We see a retracement in both the flight-to-safety assets as the market digests this postponement and shifts its focus towards macroeconomic data points.
The S&P GSCI rose 2% in August, recovering to close to its high from February on a cheerier global economic outlook, with the eurozone coming out of recession and China’s manufacturing sector improving from a contraction to an expansion mode. Commodities in general have underperformed compared to the US equity markets, except for energy.
The S&P500 is up close to 15% this year, the NASDAQ up 19% and the Dow 13%. In contrast, precious metal gold is down 17% and silver is down 21% for the year.
WTI crude mirrored the US equities with a return of 16% year to date. Technically WTI looks bearish without momentum, we should see WTI consolidate further supported by $104.
The Oil - Brent Crude price surged in August on the catalyst of increasing Middle East tensions and the implications of the attack. As fears of the possible retaliation from Syria fade, Brent is retracing from its high of the year. This is unsurprising given that although global growth has been looking better than before, comparing global manufacturing PMI with Brent it is clear growth is still muted.

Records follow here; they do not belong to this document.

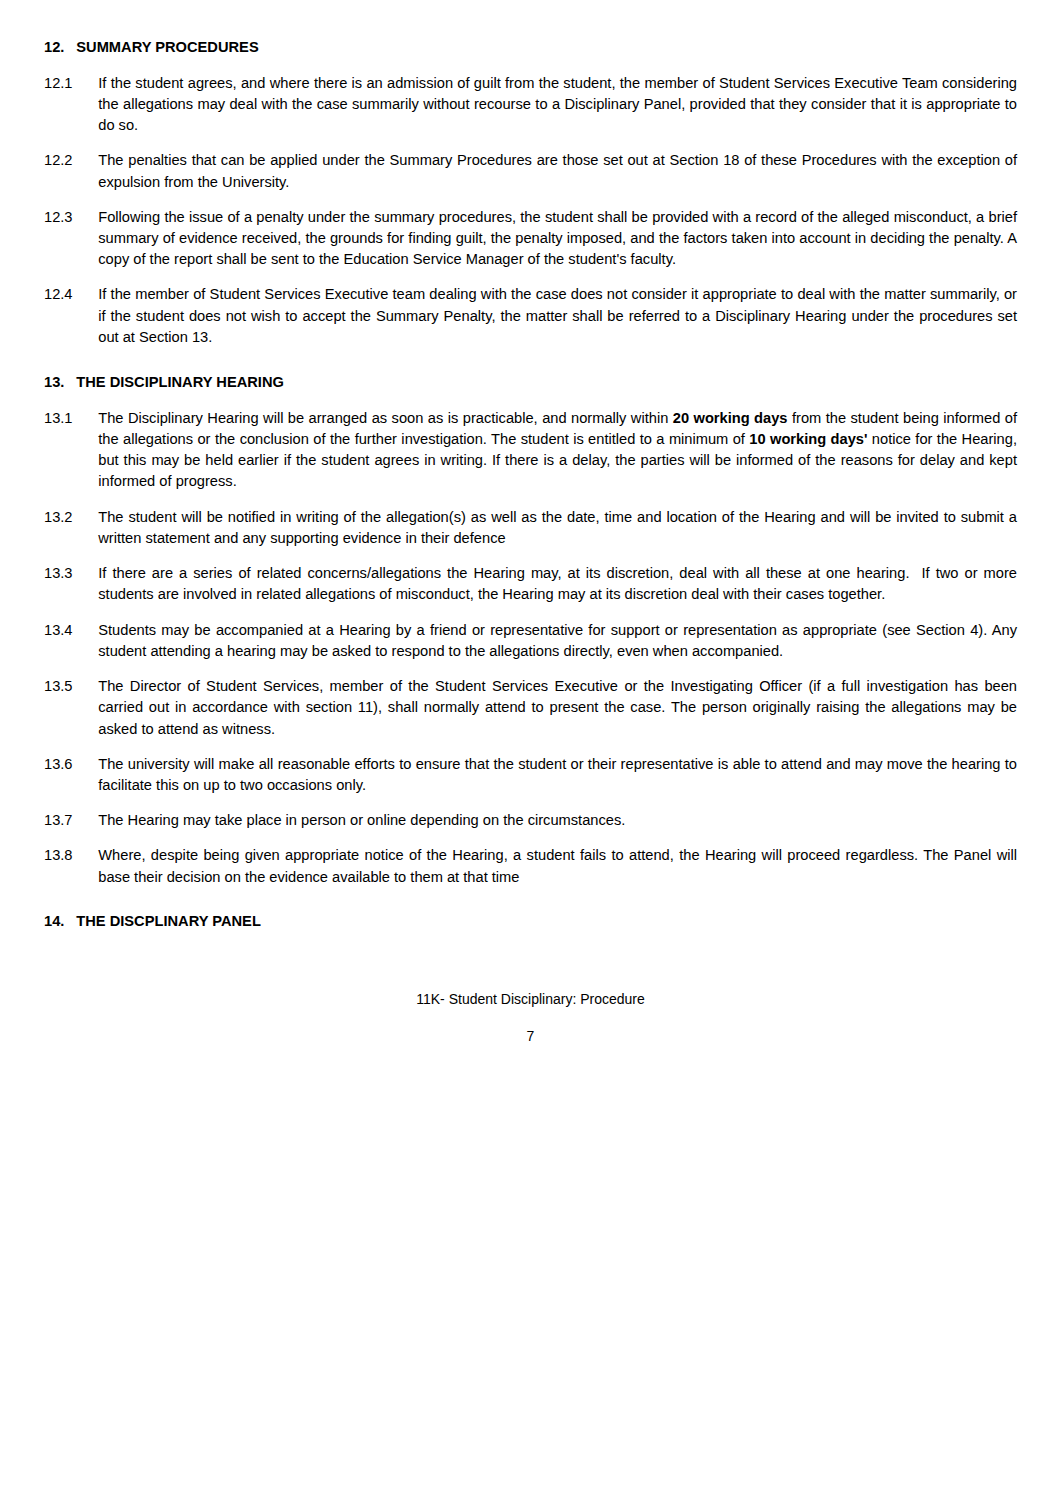12. SUMMARY PROCEDURES
12.1
If the student agrees, and where there is an admission of guilt from the student, the member of Student Services Executive Team considering the allegations may deal with the case summarily without recourse to a Disciplinary Panel, provided that they consider that it is appropriate to do so.
12.2
The penalties that can be applied under the Summary Procedures are those set out at Section 18 of these Procedures with the exception of expulsion from the University.
12.3
Following the issue of a penalty under the summary procedures, the student shall be provided with a record of the alleged misconduct, a brief summary of evidence received, the grounds for finding guilt, the penalty imposed, and the factors taken into account in deciding the penalty. A copy of the report shall be sent to the Education Service Manager of the student's faculty.
12.4
If the member of Student Services Executive team dealing with the case does not consider it appropriate to deal with the matter summarily, or if the student does not wish to accept the Summary Penalty, the matter shall be referred to a Disciplinary Hearing under the procedures set out at Section 13.
13. THE DISCIPLINARY HEARING
13.1
The Disciplinary Hearing will be arranged as soon as is practicable, and normally within 20 working days from the student being informed of the allegations or the conclusion of the further investigation. The student is entitled to a minimum of 10 working days' notice for the Hearing, but this may be held earlier if the student agrees in writing. If there is a delay, the parties will be informed of the reasons for delay and kept informed of progress.
13.2
The student will be notified in writing of the allegation(s) as well as the date, time and location of the Hearing and will be invited to submit a written statement and any supporting evidence in their defence
13.3
If there are a series of related concerns/allegations the Hearing may, at its discretion, deal with all these at one hearing. If two or more students are involved in related allegations of misconduct, the Hearing may at its discretion deal with their cases together.
13.4
Students may be accompanied at a Hearing by a friend or representative for support or representation as appropriate (see Section 4). Any student attending a hearing may be asked to respond to the allegations directly, even when accompanied.
13.5
The Director of Student Services, member of the Student Services Executive or the Investigating Officer (if a full investigation has been carried out in accordance with section 11), shall normally attend to present the case. The person originally raising the allegations may be asked to attend as witness.
13.6
The university will make all reasonable efforts to ensure that the student or their representative is able to attend and may move the hearing to facilitate this on up to two occasions only.
13.7
The Hearing may take place in person or online depending on the circumstances.
13.8
Where, despite being given appropriate notice of the Hearing, a student fails to attend, the Hearing will proceed regardless. The Panel will base their decision on the evidence available to them at that time
14. THE DISCPLINARY PANEL
11K- Student Disciplinary: Procedure
7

Technically we see $112 levels as a strong support area and resistance at $114.50. We would expect consolidation within this range. In the event that Brent stays above the support level and breaks $114.50, bringing the next target level to around $116.
Gold prices captured the attention of investors as they spiked up last week due to fears over Syria and the dumping of Asian currencies. The uncertainties in both these instances had buyers flocking towards the precious metal. While we all expect the Fed to address tapering in September, there will be little expectation of a low interest rate for an extended period of time.
Money managers and speculators have increased their net long positions on gold by 34% according to the CFTC. Prices in August gained 6.3% while equities fell. Physical demand for gold never waned and continued to be buoyant from buyers in Asia seeking a store of wealth. The broad selloff of Asian markets added to the attraction of gold. As their risks dissipate, we expect prices to further consolidate towards support levels of $1350.
Silver outperformed gold in August with a 19.5% gain versus 6.5%. Silver jumped 2.9% fuelled by China’s HSBC manufacturing PMI, confirming the sector is improving with a 50.1 read in August. This comes after the official manufacturing PMI released on Sunday showed an expansionary mode of 51.
There was speculation that a better Chinese economy would stoke demand for metals with industrial use such as silver and copper, causing both prices to jump. Technically, silver needs to close above $24.50 to sustain its upward momentum.
Failure to do so could see silver trapped in a trading band of $23 to $24.50.